Patch: wake up duchainlock writers

Tue Dec 15 14:50:01 UTC 2009

Am Dienstag 15 Dezember 2009 14:58:51 schrieb Hamish Rodda:
> On Tue, 15 Dec 2009 08:47:44 pm David Nolden wrote:
> > Am Dienstag 15 Dezember 2009 02:04:53 schrieb Hamish Rodda:
> > > When I said it was slower, I meant it seemed like the background
> > > parsing was slower, but I didn't measure it.  Given you've found it's
> > > faster, that's most likely the case.  I didn't try to determine the UI
> > > responsiveness.  The lock still prefers waiting readers over writers,
> > > so the UI should still be as fast (given the main thread should only
> > > ever use readers).
> > >
> > > If the user time is increased, that just means we were better at
> > > utilising the multiple CPUs, right?  Ideally we want utilisation at
> > > 100% x all cpus, which should result in much better wall clock time but
> > > higher user time.
> >
> > That time should count the 'overall' CPU usage, and if it's higher, it
> >  means that we've burnt more CPU cycles to get the same result.
> 
> Well, having parsing finish earlier is a better result, isn't it? See
>  results below, anyway.
> 
> > > > Due to the central nature of the duchain lock, I'm actually thinking
> > > > of replacing all the mutexes in there with spin-locks, using
> > > > QAtomicInt instead of all the mutexes and wait conditions, to make
> > > > the whole thing more efficient.
> > >
> > > What are the performance differences with multiple threads in release
> > > mode? I think that is what we should be targeting, as it is our core
> > > audience (developers usually have decent machines).
> >
> > I've implemented my idea now, and it is much faster. Locking the duchain
> >  now approximately equals increasing one counter, and eventually waiting.
> 
> Here is my test results:
> Test: clean .kdevduchain, hot disk cache, 'time duchainify kdevplatform'
> Test run on a core 2 quad running at 3.57Ghz, 4gb ram
> Non-pattern-conforming results run multiple times to get best time
> 
> Spinlock, debugfull build:
> Thread count	Real time	User Time
> 1				41.14s		38.73s
> 2				46.97s		48.13s
> 4				45.54s		47.92s
> 8				69.37s		70.64s
> 
> Waitcondition, debugfull build:
> Thread count	Real time	User Time
> 1				40.83s		37.92s
> 2				45.75s		49.05s
> 4				46.79s		55.55s
> 8				47.28s		54.64s
> 
> Spinlock, release build:
> Thread count	Real time	User Time
> 1				21.35s		18.64s
> 2				23.85s		22.48s
> 4				31.63s		30.55s
> 8				39.74s		37.58s
> 
> Waitcondition, release build:
> Thread count	Real time	User Time
> 1				22.81s		20.31s
> 2				20.82s		21.39s
> 4				20.73s		22.75s
> 8				23.25s		25.87s
> 
> In conclusion,
> 1) Release builds are fast :)  I might have to start using them...

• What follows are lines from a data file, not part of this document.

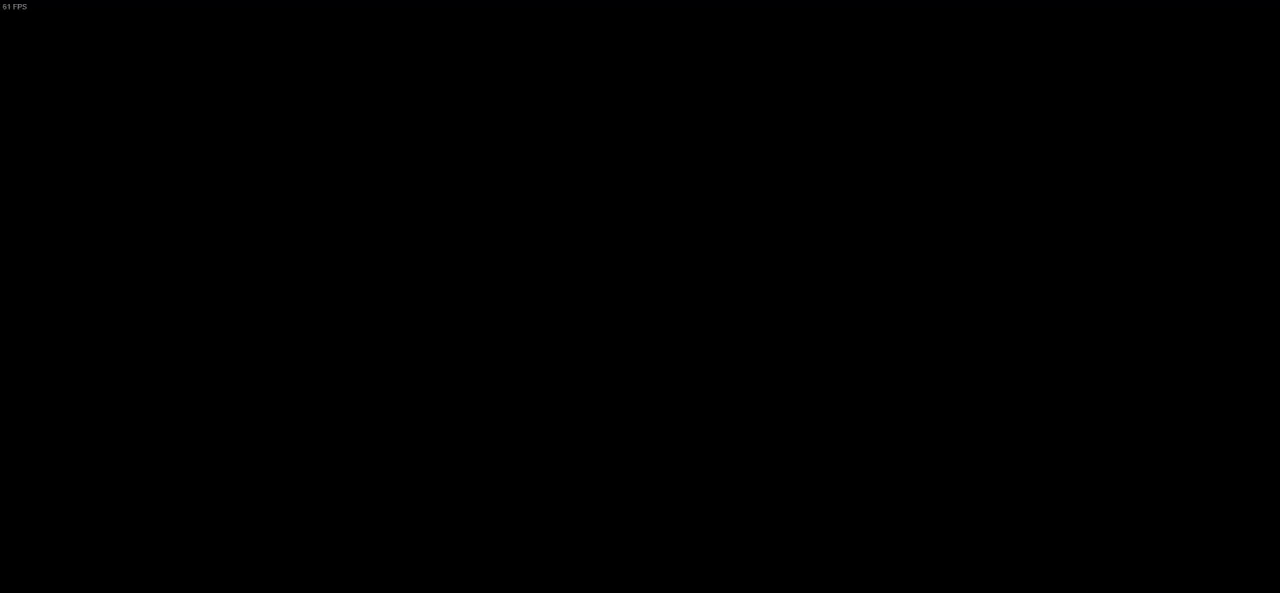
{"keys": [], "events": []}
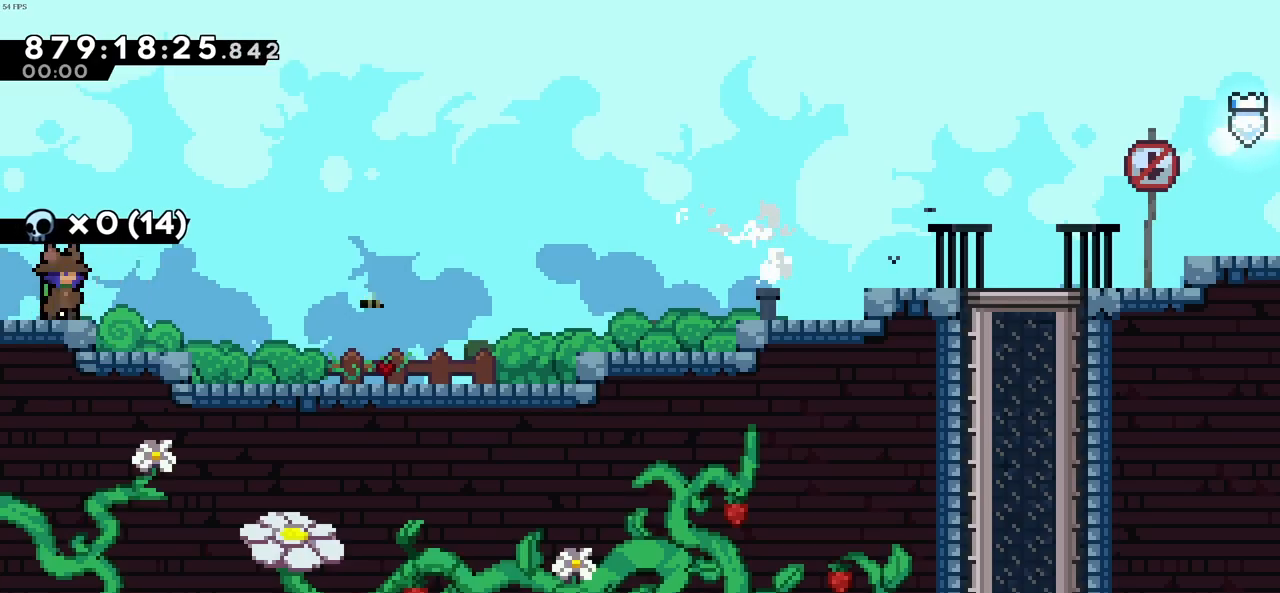
{"keys": ["c", "right"], "events": [[116, "down", "down"], [116, "right", "down"], [116, "x", "down"], [266, "c", "down"], [316, "down", "up"], [316, "x", "up"]]}
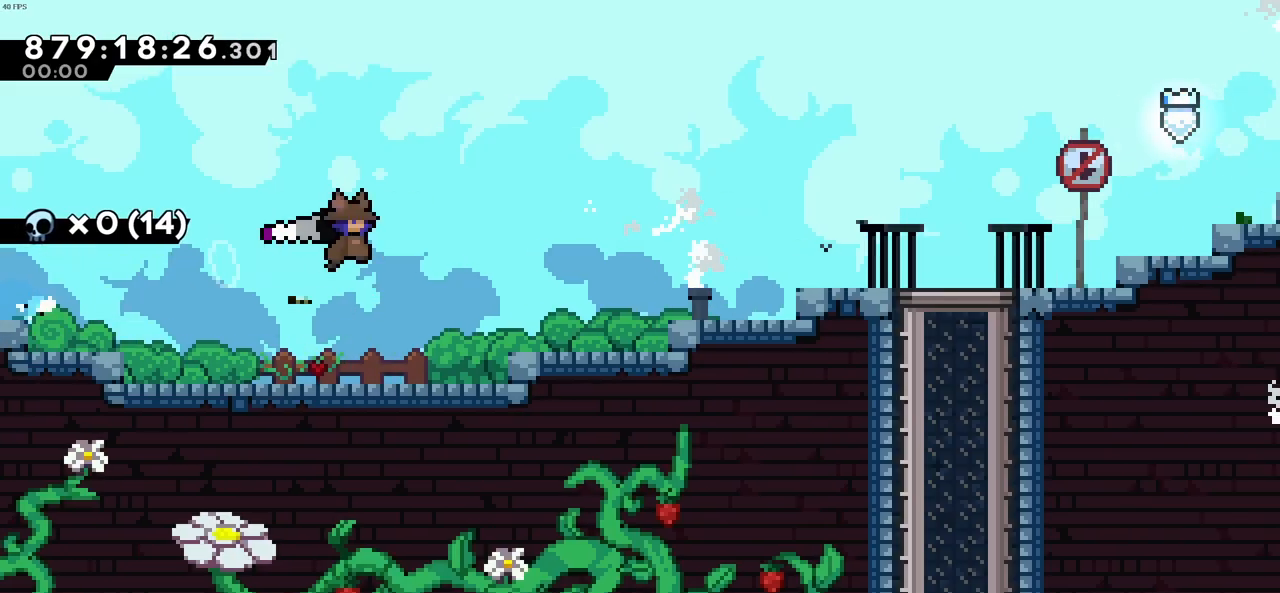
{"keys": ["c", "right"], "events": [[83, "c", "up"], [233, "c", "down"]]}
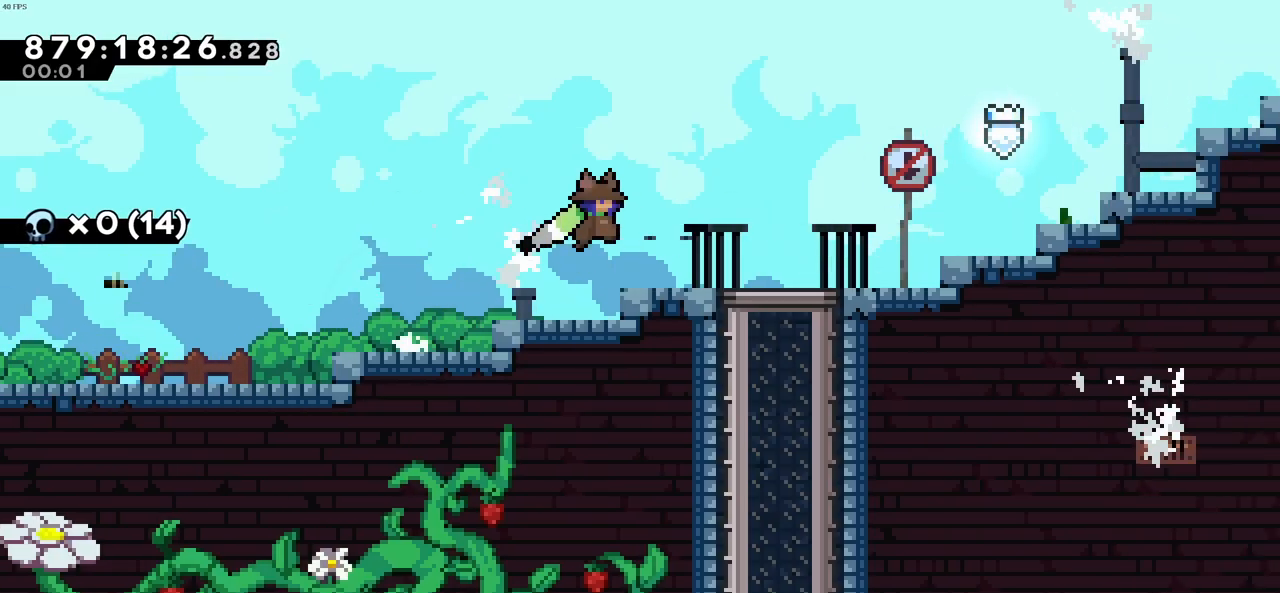
{"keys": ["c", "right"], "events": [[16, "c", "up"], [250, "c", "down"]]}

> 2) Spinlock does not scale to multiple threads, as I suspected, as it can't
> efficiently handle situations of high lock contention
> 3) Waitcondition does scale up to number of threads == number of cpus, but
> does not yet offer a significant improvement with multithreading.  User
>  time is only slightly worse with waitcondition.
> 
> Last night as I was developing the patch I found a great improvement with
> waitcondition, but that was when I had accidentally allowed write locks to
>  be acquired when read locks already were.  That's why the patch didn't
>  quite perform as I found last night (where multithreaded parsing was ~30%
>  faster in debug mode)
> 
> Given I still think we can decrease the amount of time spent in write locks
> (by rewriting code to do calculations in read locks, and then get a write
>  lock if changes are required), I would think continuing to work with the
>  waitcondition lock would be better, possibly with spinlock being used when
>  the background parser is only using one thread.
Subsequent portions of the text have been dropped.